Why the antagonism towards people with mental illness? People say it is because they fear what a person with mental illness might do. But we know that mental illness relatively rarely causes its victims to do harm.

Others say it is because people fear mental illness for they have no idea of what it is like. They do not fear physically sick people because they have a little idea of what they are going through. But this is hard to accept because people do get depressed and think they are going mad. It’s a universal thing. We do have some idea of what it is like.

Religion, especially Christianity, has traditionally loathed mentally ill people. It has suggested they may be demonically possessed. And when they are not they were suspected of being demonically obsessed. That means that demons are not possessing them but meddling with their minds and causing their illness or they are just taking advantage of an existing disorder.  The doctrine that a demonic presence in a person can be undetected or unnoticed does not help.

The fear of demons was then projected onto the victims of mental illness. The victims were seen as pawns of evil. Accordingly they were feared and inevitably hated. The belief in demons has waned but centuries of hatred for the mentally ill has still left its mark. As long as the Church promotes the gospels it automatically seeks to revive that hatred.
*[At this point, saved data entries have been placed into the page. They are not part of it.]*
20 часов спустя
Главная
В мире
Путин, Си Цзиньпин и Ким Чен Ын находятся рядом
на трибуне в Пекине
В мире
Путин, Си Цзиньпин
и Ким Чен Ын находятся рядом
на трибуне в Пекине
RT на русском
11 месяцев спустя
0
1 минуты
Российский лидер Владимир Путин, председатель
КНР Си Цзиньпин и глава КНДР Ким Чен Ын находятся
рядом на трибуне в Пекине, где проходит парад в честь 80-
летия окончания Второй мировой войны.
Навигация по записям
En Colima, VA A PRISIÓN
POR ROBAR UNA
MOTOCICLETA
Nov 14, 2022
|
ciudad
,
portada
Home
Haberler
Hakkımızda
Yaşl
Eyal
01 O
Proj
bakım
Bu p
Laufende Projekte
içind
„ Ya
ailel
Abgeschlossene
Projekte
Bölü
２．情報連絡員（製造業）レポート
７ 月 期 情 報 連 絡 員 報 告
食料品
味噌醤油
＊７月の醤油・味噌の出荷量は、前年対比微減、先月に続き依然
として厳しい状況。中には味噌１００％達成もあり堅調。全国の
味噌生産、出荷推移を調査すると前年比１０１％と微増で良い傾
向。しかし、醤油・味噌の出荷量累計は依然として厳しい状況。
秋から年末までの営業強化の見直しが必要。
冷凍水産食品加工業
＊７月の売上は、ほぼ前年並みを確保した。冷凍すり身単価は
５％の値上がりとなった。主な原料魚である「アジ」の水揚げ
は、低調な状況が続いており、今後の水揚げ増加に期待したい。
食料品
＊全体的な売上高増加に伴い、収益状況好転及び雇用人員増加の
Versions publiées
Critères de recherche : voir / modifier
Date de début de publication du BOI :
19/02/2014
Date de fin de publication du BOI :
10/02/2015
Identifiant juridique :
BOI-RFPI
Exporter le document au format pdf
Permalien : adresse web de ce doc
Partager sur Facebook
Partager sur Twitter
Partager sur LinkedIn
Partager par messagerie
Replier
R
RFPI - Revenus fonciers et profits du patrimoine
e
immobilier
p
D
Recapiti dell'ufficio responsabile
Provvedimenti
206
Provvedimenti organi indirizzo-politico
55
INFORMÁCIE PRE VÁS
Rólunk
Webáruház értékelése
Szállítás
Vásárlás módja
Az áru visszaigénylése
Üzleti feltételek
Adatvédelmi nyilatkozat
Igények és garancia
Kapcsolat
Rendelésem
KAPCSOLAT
People still fear demons even though they don’t deeply believe in them and the fear of demons still produces prejudice against people with mental illness.
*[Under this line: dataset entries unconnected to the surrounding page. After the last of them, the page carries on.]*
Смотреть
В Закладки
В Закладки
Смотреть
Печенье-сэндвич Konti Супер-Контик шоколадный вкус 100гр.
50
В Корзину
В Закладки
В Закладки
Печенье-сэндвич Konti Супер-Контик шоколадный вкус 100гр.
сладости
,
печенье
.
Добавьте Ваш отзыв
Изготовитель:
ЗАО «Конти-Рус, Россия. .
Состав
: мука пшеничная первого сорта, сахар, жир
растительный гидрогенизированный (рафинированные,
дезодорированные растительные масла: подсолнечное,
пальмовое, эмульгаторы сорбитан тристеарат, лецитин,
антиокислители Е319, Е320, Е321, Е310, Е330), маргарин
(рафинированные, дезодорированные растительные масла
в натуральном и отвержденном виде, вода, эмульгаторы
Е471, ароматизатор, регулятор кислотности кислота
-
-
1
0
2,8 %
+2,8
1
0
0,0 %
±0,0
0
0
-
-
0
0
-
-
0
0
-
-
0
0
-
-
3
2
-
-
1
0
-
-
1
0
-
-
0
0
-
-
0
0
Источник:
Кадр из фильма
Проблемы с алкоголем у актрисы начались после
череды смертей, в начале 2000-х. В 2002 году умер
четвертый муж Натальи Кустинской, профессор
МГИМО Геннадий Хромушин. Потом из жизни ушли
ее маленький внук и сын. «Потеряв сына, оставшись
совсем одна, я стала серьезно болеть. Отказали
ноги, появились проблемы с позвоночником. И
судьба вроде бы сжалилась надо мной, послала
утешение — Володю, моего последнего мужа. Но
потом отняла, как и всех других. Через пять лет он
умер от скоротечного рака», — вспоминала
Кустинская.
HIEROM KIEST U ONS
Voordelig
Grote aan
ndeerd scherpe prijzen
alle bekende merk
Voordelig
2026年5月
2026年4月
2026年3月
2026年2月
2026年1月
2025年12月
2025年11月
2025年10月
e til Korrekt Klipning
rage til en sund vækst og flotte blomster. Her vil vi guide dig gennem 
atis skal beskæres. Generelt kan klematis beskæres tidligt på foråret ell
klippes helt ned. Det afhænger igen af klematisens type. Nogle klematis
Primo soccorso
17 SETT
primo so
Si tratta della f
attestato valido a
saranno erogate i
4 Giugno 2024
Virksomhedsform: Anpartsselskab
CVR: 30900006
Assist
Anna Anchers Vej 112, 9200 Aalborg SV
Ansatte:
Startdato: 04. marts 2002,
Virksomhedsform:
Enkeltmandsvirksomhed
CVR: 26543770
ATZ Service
The Church cannot rule out demonic obsession in any case of mental illness. Clearly out of respect for the victims of mental illness, the concept of demons and Jesus the exorcist need to go. This evil faith of Christendom teaches that the sin of Judas and the Pharisees Jesus said were destined for Hell for their sin was unforgivable was the sin of despair. That is a helpful doctrine for depressed people I must say! It is bad enough to suggest to people with psychotic tendencies that demons exist and can afflict people but that shows that psychiatry should oppose religion. Despair is listed as a sin against the Holy Spirit in the Catholic Catechism of Christian Doctrine.